A conviction against former internee Marian Price has been rescinded by a court the day after it was imposed in the latest twist to the saga of harassment and oppression of the former republican prisoner.
The reversal came just 24 hours after Marian was found guilty of charges connected to a peaceful white-line protest in Belfast three years ago.
The 59-year-old republican had been charged with “resisting and impeding” the PSNI police after the protest in the New Lodge area of the city on July 10 2010.
Ms Price wasn’t able to attend Belfast Magistrates Court for Monday’s brief hearing, and the judge convicted her in her absence.
But her lawyer, Peter Corrigan, went back to the court the following day and presented a new medical report which confirmed his client was not well enough to give evidence on her own behalf. The lawyer urged the judge to set aside the earlier conviction, which he did. The case has now been adjourned for four weeks.

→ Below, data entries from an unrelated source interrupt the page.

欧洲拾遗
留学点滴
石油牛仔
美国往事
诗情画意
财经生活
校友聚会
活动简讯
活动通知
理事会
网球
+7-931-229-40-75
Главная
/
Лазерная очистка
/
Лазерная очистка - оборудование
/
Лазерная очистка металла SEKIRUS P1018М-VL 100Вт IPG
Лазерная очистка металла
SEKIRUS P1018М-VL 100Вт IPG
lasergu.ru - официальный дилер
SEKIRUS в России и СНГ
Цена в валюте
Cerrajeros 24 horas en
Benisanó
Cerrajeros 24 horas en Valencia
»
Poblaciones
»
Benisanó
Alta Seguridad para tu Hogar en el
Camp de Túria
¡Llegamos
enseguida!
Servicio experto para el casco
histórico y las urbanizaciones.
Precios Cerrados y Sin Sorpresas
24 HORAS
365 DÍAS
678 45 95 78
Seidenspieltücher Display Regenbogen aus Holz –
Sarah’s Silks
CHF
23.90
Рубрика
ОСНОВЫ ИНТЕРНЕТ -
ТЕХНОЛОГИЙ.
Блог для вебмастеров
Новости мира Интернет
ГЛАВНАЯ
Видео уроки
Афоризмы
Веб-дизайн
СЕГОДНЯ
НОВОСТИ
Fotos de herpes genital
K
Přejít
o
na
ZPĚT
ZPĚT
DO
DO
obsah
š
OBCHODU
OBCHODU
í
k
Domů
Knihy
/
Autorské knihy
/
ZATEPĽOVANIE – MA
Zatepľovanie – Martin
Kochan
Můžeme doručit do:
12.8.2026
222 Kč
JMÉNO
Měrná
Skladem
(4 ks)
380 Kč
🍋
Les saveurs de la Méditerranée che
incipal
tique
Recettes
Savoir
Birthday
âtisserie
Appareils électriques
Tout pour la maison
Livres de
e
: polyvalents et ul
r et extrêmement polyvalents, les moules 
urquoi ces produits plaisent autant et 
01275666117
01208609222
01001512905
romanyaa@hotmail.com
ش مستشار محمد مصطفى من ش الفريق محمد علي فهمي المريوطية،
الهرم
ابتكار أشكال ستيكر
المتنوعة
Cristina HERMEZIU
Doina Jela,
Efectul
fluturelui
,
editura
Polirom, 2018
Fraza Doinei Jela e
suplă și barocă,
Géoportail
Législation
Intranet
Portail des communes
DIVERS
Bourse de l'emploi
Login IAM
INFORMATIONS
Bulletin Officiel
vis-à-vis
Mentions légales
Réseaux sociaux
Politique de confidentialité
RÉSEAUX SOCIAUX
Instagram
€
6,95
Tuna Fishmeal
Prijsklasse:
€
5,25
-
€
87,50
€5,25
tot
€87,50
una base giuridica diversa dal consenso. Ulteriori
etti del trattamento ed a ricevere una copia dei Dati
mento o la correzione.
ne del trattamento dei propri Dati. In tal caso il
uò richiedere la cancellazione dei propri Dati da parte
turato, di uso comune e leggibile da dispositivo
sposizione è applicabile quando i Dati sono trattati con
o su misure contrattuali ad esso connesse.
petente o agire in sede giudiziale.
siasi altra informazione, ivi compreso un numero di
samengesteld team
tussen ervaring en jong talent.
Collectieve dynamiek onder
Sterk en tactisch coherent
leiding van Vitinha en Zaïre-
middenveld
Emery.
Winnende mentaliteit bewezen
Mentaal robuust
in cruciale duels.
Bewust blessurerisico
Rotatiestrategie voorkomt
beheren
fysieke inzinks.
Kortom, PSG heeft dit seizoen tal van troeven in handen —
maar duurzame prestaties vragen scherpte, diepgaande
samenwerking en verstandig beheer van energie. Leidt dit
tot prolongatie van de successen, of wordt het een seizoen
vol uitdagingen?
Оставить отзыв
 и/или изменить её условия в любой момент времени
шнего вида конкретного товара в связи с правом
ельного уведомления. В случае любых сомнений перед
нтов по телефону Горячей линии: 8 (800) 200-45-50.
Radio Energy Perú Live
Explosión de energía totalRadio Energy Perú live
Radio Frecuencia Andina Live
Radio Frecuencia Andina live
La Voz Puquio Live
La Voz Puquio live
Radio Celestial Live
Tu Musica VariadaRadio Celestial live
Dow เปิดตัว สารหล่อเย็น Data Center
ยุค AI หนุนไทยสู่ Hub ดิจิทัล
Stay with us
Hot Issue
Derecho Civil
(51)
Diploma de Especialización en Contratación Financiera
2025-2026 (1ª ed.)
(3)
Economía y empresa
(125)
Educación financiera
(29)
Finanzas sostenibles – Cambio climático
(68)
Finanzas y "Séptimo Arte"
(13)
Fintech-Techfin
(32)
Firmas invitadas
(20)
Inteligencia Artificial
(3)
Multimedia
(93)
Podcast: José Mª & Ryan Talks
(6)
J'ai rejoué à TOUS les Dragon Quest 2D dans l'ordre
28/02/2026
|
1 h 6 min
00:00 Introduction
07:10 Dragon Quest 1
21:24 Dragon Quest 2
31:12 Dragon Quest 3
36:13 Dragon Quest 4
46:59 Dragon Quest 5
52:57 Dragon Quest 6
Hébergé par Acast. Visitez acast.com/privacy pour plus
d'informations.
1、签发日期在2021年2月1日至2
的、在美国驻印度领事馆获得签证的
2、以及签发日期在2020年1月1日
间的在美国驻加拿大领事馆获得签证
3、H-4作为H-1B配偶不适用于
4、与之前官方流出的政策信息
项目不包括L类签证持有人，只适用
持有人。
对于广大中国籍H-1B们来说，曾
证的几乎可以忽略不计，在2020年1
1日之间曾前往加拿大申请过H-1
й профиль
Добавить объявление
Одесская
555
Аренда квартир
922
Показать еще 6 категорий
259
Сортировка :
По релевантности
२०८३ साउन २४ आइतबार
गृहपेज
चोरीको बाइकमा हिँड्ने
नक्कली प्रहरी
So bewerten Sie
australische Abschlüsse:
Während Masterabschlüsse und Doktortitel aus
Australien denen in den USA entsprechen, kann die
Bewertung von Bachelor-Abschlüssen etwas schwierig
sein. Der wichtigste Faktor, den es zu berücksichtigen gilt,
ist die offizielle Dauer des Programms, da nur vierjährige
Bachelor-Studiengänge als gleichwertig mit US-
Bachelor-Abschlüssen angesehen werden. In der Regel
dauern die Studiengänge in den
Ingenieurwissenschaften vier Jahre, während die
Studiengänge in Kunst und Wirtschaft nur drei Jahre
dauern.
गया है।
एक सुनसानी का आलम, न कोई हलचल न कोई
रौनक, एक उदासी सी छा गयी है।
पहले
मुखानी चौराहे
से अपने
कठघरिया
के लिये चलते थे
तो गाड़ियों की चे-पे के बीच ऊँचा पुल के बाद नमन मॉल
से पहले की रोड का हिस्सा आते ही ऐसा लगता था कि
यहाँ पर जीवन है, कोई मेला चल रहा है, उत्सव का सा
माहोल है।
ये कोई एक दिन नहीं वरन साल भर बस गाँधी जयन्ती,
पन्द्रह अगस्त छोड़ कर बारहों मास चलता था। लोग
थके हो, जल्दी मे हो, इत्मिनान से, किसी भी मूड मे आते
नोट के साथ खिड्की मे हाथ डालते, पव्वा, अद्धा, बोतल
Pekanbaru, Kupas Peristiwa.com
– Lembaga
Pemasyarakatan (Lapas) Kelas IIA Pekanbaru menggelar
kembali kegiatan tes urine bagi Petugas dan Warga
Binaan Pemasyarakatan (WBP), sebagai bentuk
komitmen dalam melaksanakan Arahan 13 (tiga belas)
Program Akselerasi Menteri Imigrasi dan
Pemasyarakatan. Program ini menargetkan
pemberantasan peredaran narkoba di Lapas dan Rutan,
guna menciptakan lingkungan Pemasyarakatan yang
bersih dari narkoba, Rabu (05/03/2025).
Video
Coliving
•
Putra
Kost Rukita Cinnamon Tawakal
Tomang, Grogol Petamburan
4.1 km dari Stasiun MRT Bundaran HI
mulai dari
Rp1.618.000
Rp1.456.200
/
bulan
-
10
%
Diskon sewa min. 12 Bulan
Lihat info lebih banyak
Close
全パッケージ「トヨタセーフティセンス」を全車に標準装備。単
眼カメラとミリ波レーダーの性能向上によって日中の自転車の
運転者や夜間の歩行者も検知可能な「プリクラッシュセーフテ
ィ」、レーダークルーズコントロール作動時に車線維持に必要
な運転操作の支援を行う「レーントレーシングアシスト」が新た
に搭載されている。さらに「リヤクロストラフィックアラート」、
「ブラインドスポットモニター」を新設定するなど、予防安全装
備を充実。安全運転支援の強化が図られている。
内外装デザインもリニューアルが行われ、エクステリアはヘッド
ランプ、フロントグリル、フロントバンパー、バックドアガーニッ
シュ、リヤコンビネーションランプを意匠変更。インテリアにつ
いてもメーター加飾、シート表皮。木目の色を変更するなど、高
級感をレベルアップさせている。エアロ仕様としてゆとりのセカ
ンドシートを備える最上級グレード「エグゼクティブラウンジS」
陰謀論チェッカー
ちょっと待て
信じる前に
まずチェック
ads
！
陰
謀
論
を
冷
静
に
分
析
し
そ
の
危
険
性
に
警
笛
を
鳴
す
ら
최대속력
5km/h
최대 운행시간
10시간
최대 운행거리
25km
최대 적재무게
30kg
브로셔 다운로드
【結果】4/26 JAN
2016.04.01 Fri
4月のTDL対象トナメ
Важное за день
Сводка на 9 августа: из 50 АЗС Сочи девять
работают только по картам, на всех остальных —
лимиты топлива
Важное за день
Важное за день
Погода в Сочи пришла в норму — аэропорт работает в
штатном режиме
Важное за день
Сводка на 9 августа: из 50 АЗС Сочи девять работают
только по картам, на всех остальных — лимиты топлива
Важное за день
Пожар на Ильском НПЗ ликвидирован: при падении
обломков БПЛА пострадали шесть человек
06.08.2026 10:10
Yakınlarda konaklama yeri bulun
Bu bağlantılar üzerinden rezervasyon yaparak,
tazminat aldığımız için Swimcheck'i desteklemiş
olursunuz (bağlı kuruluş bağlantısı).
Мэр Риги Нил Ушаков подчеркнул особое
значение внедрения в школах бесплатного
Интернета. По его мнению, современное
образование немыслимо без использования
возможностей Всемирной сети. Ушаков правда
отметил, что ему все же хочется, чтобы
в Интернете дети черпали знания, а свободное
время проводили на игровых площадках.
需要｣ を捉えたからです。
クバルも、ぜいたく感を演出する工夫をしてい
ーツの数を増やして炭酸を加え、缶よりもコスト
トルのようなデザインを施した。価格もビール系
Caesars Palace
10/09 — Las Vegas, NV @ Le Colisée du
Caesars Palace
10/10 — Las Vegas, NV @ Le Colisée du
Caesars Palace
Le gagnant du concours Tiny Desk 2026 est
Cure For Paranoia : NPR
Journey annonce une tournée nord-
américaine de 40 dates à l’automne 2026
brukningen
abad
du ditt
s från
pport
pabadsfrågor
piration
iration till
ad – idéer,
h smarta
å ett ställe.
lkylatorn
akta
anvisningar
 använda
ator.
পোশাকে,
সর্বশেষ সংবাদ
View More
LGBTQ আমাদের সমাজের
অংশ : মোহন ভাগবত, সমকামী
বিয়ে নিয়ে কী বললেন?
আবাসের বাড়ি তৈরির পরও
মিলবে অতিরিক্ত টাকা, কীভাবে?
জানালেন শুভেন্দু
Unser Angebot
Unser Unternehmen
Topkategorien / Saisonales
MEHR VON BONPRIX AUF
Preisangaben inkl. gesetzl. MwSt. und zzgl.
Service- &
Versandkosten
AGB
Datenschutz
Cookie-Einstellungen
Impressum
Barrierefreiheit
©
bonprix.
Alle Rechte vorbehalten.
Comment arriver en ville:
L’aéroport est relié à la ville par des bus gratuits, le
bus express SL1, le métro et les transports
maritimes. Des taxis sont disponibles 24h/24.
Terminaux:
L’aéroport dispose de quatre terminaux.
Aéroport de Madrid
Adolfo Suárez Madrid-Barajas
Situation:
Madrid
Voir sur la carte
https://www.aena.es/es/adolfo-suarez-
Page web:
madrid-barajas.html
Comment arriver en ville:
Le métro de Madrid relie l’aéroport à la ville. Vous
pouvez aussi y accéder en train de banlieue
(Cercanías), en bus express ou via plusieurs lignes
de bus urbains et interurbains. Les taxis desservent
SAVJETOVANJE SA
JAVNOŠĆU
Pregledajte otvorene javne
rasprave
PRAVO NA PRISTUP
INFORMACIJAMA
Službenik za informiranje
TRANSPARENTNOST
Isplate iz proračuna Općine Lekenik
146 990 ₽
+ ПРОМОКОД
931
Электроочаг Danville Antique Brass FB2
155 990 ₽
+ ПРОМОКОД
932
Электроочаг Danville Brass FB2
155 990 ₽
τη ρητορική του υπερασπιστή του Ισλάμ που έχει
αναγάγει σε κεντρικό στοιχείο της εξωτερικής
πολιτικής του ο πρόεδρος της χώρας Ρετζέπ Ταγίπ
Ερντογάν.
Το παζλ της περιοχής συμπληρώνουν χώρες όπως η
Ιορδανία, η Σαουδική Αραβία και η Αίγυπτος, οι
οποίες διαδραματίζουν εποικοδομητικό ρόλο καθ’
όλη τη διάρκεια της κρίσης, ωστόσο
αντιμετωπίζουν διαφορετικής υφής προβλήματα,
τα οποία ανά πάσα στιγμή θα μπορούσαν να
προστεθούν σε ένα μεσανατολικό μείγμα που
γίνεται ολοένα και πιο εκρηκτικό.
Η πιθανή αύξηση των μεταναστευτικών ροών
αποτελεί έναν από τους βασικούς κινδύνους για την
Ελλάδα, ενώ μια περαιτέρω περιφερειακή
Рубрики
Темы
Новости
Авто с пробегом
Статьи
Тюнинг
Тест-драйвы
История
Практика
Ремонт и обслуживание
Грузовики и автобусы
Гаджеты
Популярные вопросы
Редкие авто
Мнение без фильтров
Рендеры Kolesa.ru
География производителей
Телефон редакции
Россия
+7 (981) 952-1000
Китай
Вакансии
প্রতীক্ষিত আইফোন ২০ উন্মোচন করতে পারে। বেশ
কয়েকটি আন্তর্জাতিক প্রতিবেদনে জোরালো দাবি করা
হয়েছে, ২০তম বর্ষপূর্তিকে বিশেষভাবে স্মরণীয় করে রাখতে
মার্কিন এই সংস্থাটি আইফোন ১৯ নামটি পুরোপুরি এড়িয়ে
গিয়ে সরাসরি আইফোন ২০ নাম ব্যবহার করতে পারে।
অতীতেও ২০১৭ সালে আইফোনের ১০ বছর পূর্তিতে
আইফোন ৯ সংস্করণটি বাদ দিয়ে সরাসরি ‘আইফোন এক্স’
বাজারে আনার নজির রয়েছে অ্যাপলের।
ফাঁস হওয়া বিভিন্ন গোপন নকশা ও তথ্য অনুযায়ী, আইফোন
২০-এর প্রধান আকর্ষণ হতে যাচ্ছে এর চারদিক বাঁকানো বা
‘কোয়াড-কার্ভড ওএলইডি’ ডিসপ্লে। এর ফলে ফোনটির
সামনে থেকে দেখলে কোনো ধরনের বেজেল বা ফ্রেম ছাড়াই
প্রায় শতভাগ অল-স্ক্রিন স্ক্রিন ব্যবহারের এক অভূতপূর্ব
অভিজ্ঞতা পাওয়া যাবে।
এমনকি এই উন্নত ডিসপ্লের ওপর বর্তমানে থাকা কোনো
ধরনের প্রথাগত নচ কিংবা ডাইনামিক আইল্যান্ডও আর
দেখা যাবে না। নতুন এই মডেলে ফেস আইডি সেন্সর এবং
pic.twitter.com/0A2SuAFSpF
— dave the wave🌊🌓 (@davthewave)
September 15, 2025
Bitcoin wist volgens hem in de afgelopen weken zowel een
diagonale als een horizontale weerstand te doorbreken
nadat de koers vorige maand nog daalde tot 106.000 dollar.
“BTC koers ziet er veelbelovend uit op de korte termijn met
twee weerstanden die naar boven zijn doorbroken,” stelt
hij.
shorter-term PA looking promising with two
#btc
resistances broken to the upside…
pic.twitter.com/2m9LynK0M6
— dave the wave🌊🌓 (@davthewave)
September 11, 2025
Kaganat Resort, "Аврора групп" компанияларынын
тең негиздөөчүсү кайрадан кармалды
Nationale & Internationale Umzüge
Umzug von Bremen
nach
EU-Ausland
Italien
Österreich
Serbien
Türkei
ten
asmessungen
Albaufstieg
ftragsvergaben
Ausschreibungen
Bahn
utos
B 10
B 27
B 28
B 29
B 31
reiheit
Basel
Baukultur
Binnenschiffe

A former spokesperson for the Irish Republican Prisoners Welfare Association (IRPWA), the veteran activist was interned by the British government in 2011.
She spent the next two years in jail, much of it in solitary confinement, despite suffering from deteriorating physical and mental health.
While an international human rights campaign secured her release earlier this year, she still faces charges arising from previous attempts by the state to secure her detention.
An attempt by her lawyers earlier in the week to shield her from the hazards of the ongoing court cases failed after a judge rejected a request for no photographs to be published of her appearances.
Seeking the order, Sean Devine, defending, pointed out that the PSN police had previously informed her she was under loyalist threat. A newspaper article from June which showed that loyalist paramilitaries planned to kill her at the first opportunity was produced in evidence.
Pointing out that Ms Price’s physical appearance has changed, affording her a level of anonymity, Mr Devine said: “The level of protection being sought is relatively modest -- images of her should not be published.”
He also produced a doctor’s report which stated that heightened media attention was likely to cause greater anxiety and worsen her medical condition.
But a Crown barrister opposed the application. “The defendant has on previous occasions sought to use the media in pursuit of her own political and ideological ambitions,” he said. “She was aware of the threats on her.”
Rejecting the application, the judge said images of her already existed in the public domain; and while he accepted Ms Price’s appearance had altered, he suggested it may only be due to her now wearing glasses.